**WHAT THE TASK ASKS**:
Only lines with the string "compost" are wanted. Pull them out of the data.

(Beginning of RECORDS FOR THIS EXERCISE)

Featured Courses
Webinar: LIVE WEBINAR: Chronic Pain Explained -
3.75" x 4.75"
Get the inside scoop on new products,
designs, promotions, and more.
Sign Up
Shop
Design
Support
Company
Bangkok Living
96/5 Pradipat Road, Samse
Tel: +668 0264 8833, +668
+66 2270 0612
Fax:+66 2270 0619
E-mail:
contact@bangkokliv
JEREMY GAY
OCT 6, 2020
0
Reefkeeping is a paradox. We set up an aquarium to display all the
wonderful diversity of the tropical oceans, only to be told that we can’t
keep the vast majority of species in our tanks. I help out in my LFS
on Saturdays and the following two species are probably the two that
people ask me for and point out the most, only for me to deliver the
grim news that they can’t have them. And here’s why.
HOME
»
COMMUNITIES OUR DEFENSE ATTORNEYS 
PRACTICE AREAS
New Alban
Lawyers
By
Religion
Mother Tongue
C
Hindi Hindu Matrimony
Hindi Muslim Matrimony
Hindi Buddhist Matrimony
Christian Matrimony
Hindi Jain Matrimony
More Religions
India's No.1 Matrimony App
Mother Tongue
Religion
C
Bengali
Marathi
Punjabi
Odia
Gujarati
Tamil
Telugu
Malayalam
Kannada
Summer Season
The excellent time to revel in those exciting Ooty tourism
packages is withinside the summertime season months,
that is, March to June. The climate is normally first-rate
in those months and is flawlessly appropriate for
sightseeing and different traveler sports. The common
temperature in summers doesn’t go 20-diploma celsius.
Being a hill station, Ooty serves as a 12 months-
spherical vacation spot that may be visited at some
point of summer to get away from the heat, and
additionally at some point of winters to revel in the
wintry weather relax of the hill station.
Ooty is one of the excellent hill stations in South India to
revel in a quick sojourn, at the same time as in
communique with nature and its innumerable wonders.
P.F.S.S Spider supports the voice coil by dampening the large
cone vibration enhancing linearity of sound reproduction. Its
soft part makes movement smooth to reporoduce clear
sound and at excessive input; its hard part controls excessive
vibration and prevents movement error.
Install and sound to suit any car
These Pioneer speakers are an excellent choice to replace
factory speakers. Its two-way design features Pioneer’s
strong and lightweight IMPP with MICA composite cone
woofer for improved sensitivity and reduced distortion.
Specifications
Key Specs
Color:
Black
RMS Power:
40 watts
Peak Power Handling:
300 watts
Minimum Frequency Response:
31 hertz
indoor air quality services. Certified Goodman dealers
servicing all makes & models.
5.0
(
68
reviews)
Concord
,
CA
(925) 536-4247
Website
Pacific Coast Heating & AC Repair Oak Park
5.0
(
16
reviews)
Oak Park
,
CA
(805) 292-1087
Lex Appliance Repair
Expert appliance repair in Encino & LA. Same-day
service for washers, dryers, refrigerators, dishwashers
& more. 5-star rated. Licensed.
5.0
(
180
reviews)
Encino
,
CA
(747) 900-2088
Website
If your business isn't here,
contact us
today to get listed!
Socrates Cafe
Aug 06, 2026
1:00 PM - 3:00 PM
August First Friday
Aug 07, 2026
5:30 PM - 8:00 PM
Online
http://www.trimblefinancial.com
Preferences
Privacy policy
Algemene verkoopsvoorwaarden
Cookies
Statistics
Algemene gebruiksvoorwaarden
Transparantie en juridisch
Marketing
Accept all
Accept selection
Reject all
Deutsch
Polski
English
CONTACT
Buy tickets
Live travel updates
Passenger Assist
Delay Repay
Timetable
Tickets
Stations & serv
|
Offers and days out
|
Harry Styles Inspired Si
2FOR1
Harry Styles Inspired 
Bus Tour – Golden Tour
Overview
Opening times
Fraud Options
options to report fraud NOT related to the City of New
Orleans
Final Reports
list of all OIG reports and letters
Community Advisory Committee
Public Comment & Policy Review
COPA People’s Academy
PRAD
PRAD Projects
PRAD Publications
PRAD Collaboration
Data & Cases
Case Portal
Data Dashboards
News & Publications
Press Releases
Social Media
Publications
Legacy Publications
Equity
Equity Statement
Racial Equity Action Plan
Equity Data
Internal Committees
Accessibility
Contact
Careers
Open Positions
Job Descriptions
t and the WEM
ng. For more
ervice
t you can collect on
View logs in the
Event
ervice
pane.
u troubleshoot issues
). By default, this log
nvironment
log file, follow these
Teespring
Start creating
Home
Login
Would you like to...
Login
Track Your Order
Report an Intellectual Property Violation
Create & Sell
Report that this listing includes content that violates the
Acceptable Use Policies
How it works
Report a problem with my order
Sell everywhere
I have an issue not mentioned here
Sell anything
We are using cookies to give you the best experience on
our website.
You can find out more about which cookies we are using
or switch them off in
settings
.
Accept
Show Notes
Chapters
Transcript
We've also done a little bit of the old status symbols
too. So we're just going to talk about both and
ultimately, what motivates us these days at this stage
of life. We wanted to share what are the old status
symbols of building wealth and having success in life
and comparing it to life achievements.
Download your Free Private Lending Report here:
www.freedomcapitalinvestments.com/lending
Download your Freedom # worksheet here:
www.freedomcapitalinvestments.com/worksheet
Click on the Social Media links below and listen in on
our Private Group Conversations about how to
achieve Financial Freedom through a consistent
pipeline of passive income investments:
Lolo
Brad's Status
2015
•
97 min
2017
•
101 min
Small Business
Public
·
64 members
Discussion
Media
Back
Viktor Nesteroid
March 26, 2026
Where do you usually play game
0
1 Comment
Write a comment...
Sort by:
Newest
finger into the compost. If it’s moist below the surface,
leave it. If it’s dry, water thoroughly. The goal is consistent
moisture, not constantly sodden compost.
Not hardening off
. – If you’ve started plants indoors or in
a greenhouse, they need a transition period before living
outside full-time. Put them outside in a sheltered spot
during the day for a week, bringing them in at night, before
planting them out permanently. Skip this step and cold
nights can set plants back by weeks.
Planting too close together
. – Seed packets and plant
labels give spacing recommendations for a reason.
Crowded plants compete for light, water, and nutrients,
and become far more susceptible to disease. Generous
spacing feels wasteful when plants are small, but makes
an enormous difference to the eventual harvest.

(End of RECORDS FOR THIS EXERCISE)

**TASK ANSWER**:
finger into the compost. If it’s moist below the surface,
moisture, not constantly sodden compost.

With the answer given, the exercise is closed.